Since the example was constructed with the ENSEMBL human transcriptome, we will add gene names from ENSEMBL using biomaRt (there are other ways to do this as well):

First, install biomaRt with

source("http://bioconductor.org/biocLite.R")
biocLite("biomaRt")

Then collect gene names with

mart <- biomaRt::useMart(biomart = "ENSEMBL_MART_ENSEMBL",
  dataset = "hsapiens_gene_ensembl",
  host = 'ensembl.org')
t2g <- biomaRt::getBM(attributes = c("ensembl_transcript_id", "ensembl_gene_id",
    "external_gene_name"), mart = mart)
t2g <- dplyr::rename(t2g, target_id = ensembl_transcript_id,
  ens_gene = ensembl_gene_id, ext_gene = external_gene_name)
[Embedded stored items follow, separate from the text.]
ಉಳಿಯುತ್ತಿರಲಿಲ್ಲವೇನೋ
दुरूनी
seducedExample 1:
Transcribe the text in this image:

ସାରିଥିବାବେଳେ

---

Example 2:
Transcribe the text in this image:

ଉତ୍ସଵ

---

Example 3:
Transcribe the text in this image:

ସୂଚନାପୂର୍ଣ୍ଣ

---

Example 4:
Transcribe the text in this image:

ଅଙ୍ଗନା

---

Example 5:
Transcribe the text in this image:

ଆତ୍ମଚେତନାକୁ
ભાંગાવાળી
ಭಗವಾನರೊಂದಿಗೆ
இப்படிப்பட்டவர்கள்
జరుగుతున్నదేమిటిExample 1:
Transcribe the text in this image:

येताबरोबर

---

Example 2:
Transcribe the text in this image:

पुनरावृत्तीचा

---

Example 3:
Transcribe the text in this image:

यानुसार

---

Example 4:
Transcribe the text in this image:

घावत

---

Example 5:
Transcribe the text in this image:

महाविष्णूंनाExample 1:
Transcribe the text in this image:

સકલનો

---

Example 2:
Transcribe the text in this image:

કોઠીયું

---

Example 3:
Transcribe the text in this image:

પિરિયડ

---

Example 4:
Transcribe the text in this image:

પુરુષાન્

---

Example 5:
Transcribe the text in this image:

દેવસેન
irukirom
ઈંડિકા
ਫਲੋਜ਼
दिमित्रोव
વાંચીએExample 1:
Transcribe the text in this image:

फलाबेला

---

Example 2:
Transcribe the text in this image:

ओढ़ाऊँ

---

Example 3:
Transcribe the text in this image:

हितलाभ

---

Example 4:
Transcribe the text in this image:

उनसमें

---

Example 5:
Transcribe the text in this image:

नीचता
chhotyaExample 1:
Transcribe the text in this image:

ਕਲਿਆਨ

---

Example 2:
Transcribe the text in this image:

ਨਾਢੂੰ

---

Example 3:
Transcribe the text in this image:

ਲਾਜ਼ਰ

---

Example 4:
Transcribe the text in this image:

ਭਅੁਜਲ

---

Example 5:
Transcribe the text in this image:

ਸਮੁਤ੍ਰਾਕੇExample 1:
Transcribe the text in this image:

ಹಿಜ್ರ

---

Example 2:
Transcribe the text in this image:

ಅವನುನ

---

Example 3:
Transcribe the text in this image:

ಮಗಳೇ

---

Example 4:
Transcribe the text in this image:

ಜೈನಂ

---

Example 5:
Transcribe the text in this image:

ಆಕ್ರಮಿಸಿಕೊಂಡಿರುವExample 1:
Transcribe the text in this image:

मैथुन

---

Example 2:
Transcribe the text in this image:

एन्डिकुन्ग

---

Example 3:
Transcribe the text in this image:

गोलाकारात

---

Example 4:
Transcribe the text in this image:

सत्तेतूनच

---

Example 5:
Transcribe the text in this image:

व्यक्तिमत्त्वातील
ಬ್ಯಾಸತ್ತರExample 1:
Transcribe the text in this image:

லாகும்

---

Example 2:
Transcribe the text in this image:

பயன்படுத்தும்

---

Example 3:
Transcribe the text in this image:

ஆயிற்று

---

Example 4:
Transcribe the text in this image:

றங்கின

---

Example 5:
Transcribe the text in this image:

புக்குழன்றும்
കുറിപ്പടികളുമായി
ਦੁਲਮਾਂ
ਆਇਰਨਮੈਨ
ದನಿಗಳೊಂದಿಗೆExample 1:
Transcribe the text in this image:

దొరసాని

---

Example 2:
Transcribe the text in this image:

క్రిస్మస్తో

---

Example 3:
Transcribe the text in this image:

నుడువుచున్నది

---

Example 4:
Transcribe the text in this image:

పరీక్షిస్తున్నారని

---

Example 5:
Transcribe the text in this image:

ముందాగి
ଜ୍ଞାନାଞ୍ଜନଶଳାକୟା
and add them into the sleuth table with

so <- sleuth_prep(s2c, target_mapping = t2g)
## reading in kallisto results
## dropping unused factor levels
## ......
## 
## normalizing est_counts
## 51842 targets passed the filter
## normalizing tpm
## merging in metadata
## summarizing bootstraps
## 
so <- sleuth_fit(so, ~condition, 'full')
## fitting measurement error models
## shrinkage estimation
## computing variance of betas
so <- sleuth_fit(so, ~1, 'reduced')
## fitting measurement error models
## shrinkage estimation
## computing variance of betas
so <- sleuth_lrt(so, 'reduced', 'full')

This addition of metadata to transcript IDs is very general, and can be used to add in other information.
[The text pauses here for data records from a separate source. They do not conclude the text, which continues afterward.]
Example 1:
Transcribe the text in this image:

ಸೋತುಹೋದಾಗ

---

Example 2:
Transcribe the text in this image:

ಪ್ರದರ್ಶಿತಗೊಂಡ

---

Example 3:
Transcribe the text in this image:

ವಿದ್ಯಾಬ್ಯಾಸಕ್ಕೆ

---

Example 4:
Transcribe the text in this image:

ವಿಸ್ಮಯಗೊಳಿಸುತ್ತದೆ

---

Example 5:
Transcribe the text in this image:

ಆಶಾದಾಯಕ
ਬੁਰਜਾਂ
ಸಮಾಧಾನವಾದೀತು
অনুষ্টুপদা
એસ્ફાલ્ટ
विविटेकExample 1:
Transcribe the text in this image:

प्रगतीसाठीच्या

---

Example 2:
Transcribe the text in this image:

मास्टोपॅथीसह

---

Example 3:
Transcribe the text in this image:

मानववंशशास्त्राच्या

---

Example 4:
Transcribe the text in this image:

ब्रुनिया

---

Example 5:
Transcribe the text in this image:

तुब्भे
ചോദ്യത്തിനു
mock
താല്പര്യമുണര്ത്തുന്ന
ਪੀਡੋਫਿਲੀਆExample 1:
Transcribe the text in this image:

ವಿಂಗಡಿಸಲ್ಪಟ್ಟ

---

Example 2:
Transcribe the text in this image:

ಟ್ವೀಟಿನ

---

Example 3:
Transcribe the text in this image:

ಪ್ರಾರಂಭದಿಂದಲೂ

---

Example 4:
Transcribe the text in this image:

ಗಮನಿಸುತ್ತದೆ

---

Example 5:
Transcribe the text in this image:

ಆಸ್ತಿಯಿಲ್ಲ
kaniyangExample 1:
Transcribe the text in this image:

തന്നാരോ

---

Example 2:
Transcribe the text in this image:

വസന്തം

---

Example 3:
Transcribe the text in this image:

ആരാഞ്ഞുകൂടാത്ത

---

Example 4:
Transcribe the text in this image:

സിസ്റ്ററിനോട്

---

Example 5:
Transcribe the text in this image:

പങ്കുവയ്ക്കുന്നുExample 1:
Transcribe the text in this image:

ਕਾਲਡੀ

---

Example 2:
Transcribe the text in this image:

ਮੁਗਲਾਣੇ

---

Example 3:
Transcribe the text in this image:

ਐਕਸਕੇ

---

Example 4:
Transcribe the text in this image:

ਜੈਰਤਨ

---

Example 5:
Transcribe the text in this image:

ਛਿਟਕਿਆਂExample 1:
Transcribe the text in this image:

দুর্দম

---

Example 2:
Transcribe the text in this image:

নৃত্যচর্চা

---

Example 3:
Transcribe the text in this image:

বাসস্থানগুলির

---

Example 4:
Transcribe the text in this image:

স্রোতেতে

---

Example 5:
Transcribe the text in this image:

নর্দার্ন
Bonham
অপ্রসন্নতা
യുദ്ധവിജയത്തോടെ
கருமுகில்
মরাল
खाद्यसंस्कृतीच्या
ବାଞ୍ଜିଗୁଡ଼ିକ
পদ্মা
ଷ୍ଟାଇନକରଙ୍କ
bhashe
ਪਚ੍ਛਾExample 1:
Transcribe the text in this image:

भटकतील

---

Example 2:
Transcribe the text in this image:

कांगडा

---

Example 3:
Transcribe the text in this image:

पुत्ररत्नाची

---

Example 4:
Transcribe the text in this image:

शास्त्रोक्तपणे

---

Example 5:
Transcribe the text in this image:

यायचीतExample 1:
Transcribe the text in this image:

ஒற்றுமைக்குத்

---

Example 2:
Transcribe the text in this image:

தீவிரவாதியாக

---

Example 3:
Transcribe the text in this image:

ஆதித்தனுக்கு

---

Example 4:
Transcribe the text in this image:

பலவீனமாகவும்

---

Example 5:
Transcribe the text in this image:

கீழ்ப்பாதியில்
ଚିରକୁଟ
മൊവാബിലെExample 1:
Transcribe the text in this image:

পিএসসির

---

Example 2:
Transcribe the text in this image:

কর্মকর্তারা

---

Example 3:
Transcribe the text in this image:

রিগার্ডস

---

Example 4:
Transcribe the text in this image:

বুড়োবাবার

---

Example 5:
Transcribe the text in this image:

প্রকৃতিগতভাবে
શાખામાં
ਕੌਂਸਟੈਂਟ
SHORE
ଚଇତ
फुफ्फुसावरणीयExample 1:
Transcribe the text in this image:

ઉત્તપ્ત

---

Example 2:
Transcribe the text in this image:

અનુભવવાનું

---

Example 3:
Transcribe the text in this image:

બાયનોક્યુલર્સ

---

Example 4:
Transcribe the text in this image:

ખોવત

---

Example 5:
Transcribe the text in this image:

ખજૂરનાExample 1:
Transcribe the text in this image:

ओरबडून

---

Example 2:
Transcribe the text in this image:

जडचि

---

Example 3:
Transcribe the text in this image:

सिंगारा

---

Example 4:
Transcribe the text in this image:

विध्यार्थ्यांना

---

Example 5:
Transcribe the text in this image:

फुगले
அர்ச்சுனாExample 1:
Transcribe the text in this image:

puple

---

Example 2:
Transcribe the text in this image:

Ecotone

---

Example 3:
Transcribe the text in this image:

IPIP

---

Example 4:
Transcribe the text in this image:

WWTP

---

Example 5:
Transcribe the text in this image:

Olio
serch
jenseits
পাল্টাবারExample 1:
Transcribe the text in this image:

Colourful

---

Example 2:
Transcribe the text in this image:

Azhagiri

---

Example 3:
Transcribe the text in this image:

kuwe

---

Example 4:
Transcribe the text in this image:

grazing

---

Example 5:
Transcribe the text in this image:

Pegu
The easiest way to view and interact with the results is to generate the sleuth live site that allows for exploratory data analysis:

sleuth_live(so)

Among the tables and visualizations that can be explored with sleuth live are a number of plots that provide an overview of the experiment. For example, a PCA plot provides a visualization of the samples:

plot_pca(so, color_by = 'condition')

Various quality control metrics can also be examined. The count distributions for each sample (grouped by condition) can be displayed using the plot_group_density command:

plot_group_density(so, use_filtered = TRUE, units = "est_counts",
  trans = "log", grouping = setdiff(colnames(so$sample_to_covariates),
  "sample"), offset = 1)

This walkthrough concludes short of providing a full tutorial on how to QC and analyze an experiment. For help and to get questions answered see the kallisto-sleuth user group.